▶ **Dataset excerpt**
▽

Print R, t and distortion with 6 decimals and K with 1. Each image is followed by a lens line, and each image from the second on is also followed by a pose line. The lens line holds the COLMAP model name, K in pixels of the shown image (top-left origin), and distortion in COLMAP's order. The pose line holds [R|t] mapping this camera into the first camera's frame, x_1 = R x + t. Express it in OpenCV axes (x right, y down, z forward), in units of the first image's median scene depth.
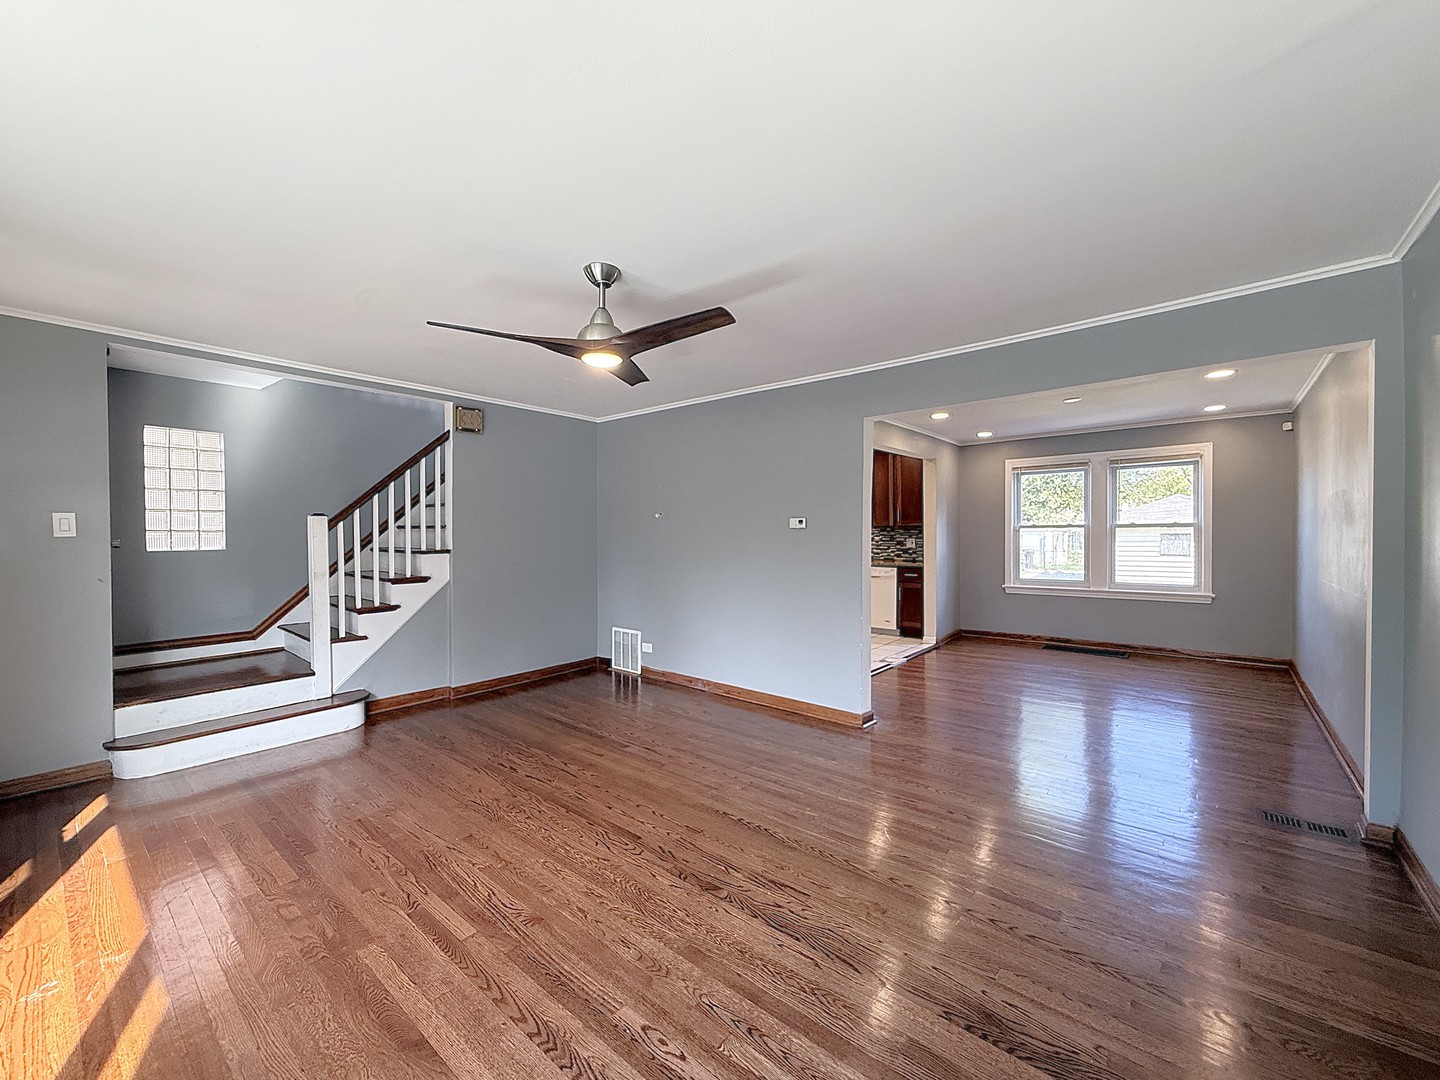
lens RADIAL K [[575.8, 0, 689.4], [0, 575.8, 539.7], [0, 0, 1]] dist [0.002408, 0.000427]
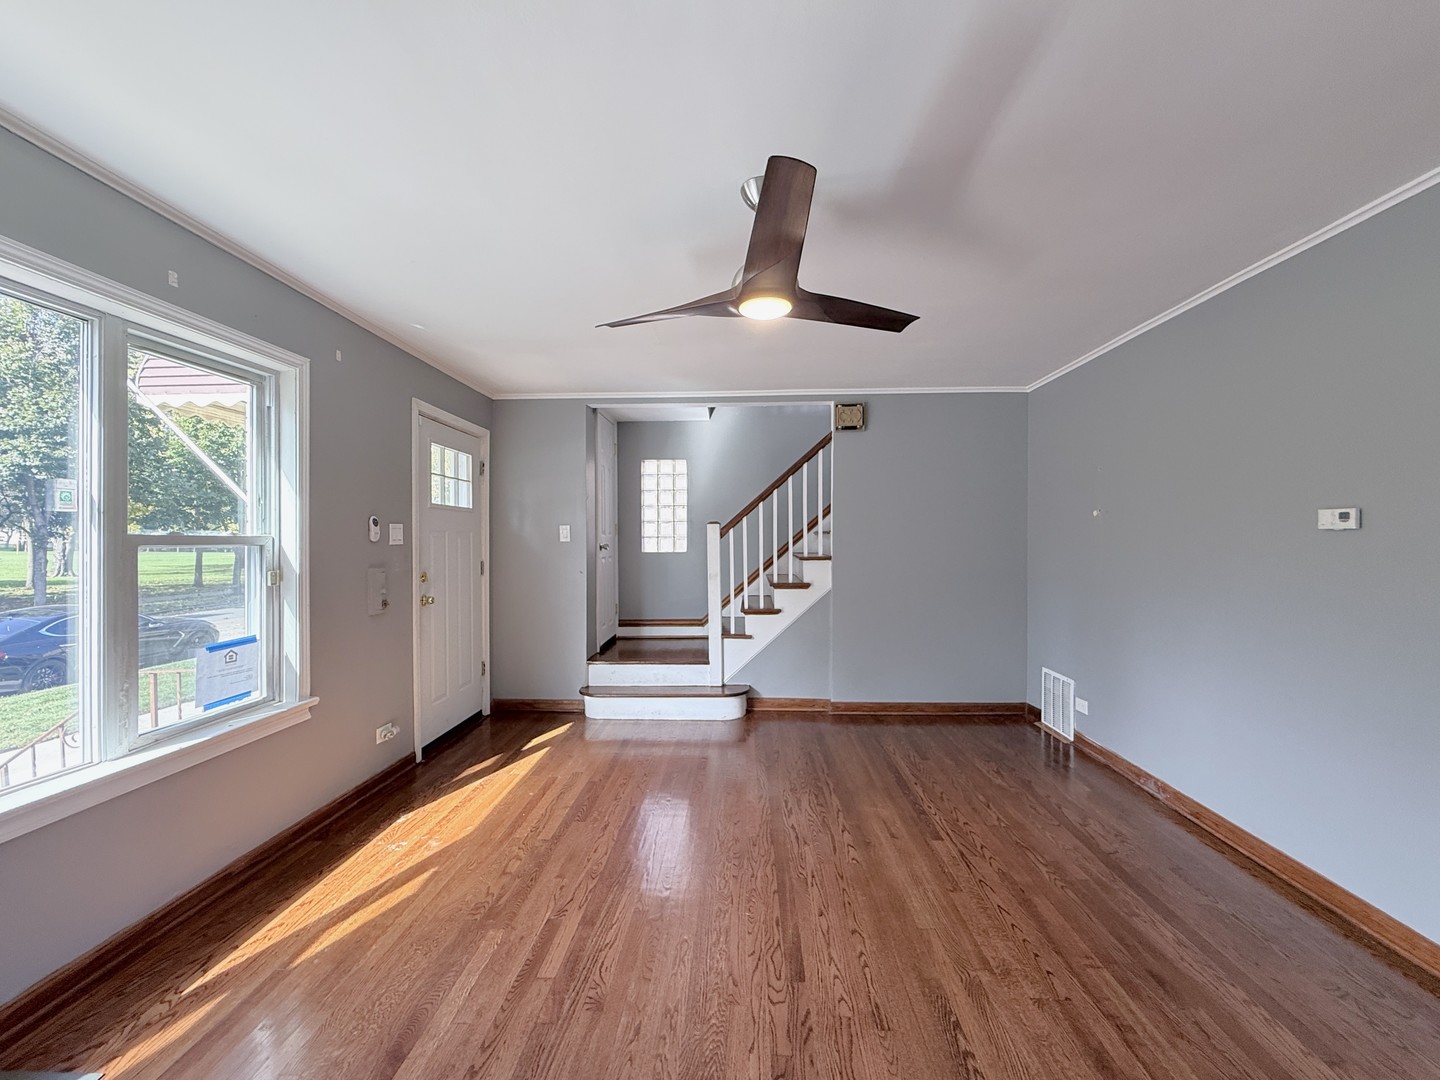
lens RADIAL K [[575.8, 0, 719.8], [0, 575.8, 542.5], [0, 0, 1]] dist [0.002408, 0.000427]
pose [[0.631106, 0.004879, -0.775682, 0.230140], [-0.007294, 0.999973, 0.000355, -0.005153], [0.775663, 0.005433, 0.631124, 0.286026]]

△

Convert the lines above into a two-column CSV with the headers "text" and "answer". Give one row for each line that is paired with an answer. Put each value in a single quoted field, with line breaks turned into spaces, and leave the pictures out.

text,answer
"Print R, t and distortion with 6 decimals and K with 1. Each image is followed by a lens line, and each image from the second on is also followed by a pose line. The lens line holds the COLMAP model name, K in pixels of the shown image (top-left origin), and distortion in COLMAP's order. The pose line holds [R|t] mapping this camera into the first camera's frame, x_1 = R x + t. Express it in OpenCV axes (x right, y down, z forward), in units of the first image's median scene depth.","lens RADIAL K [[575.8, 0, 689.4], [0, 575.8, 539.7], [0, 0, 1]] dist [0.002408, 0.000427] lens RADIAL K [[575.8, 0, 719.8], [0, 575.8, 542.5], [0, 0, 1]] dist [0.002408, 0.000427] pose [[0.631106, 0.004879, -0.775682, 0.230140], [-0.007294, 0.999973, 0.000355, -0.005153], [0.775663, 0.005433, 0.631124, 0.286026]]"